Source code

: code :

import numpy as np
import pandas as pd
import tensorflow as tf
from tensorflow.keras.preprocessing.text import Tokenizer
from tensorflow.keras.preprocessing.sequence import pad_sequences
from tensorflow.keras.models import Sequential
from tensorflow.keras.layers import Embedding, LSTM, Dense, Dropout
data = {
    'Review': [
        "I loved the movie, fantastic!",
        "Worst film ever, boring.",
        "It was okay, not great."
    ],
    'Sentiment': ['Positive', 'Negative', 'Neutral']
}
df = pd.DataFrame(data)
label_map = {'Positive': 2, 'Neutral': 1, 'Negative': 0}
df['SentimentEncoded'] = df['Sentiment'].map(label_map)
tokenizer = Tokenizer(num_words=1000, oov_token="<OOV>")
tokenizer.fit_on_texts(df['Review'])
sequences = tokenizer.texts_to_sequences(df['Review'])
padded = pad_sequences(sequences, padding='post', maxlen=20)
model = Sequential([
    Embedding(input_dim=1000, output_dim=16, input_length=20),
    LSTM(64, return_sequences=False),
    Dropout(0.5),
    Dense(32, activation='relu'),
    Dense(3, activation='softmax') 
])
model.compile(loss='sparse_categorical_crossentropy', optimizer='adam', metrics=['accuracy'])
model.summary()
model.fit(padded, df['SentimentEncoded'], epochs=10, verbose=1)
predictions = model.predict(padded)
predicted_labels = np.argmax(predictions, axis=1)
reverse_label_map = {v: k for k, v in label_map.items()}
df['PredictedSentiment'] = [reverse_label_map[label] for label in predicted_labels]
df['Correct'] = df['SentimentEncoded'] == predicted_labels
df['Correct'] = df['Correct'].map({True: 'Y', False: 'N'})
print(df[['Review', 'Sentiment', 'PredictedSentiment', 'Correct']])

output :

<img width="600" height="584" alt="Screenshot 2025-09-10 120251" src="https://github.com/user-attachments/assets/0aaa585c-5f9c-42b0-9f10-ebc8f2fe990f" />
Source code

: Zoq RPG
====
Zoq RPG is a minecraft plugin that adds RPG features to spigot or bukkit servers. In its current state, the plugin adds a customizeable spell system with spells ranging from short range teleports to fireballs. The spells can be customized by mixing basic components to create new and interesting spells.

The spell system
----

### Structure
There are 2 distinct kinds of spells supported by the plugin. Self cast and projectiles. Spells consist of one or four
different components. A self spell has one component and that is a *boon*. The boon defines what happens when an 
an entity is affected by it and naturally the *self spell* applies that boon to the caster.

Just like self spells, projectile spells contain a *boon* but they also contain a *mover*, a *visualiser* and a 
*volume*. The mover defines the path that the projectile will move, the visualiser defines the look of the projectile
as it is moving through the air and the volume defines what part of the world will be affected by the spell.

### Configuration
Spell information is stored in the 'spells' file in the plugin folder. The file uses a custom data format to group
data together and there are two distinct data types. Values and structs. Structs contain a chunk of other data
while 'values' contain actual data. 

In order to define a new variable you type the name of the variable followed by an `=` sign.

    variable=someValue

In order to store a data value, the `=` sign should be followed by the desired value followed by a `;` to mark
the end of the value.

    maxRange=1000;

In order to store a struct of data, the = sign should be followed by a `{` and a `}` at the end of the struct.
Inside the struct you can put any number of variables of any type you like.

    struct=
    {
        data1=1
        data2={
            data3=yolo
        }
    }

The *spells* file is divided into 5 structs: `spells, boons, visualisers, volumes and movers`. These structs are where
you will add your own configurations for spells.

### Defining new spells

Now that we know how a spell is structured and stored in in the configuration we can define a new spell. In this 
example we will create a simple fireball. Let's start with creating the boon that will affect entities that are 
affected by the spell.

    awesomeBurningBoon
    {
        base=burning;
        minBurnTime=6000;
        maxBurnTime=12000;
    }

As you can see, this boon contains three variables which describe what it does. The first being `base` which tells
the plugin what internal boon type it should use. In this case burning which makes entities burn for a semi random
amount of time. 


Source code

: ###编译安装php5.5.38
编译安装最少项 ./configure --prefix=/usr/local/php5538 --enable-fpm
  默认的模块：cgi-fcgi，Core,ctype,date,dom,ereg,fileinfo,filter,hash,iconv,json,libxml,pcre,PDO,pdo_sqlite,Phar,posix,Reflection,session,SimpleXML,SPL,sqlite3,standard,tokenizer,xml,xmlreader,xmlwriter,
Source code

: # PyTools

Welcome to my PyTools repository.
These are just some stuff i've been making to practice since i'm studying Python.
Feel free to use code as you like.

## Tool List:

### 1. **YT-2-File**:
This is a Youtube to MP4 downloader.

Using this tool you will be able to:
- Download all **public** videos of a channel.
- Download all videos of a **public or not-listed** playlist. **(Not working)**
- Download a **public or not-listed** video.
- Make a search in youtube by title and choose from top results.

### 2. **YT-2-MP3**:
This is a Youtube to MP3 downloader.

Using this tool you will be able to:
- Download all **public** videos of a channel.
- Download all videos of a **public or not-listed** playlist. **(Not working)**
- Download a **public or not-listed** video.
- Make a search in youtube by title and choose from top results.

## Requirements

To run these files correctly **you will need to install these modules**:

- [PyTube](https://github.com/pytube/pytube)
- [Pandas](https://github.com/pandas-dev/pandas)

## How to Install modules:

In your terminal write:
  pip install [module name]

- - - - - - -

What needs to be done » Return every line from the entries above that contains the word "create".

Task output »
Zoq RPG is a minecraft plugin that adds RPG features to spigot or bukkit servers. In its current state, the plugin adds a customizeable spell system with spells ranging from short range teleports to fireballs. The spells can be customized by mixing basic components to create new and interesting spells.
example we will create a simple fireball. Let's start with creating the boon that will affect entities that are 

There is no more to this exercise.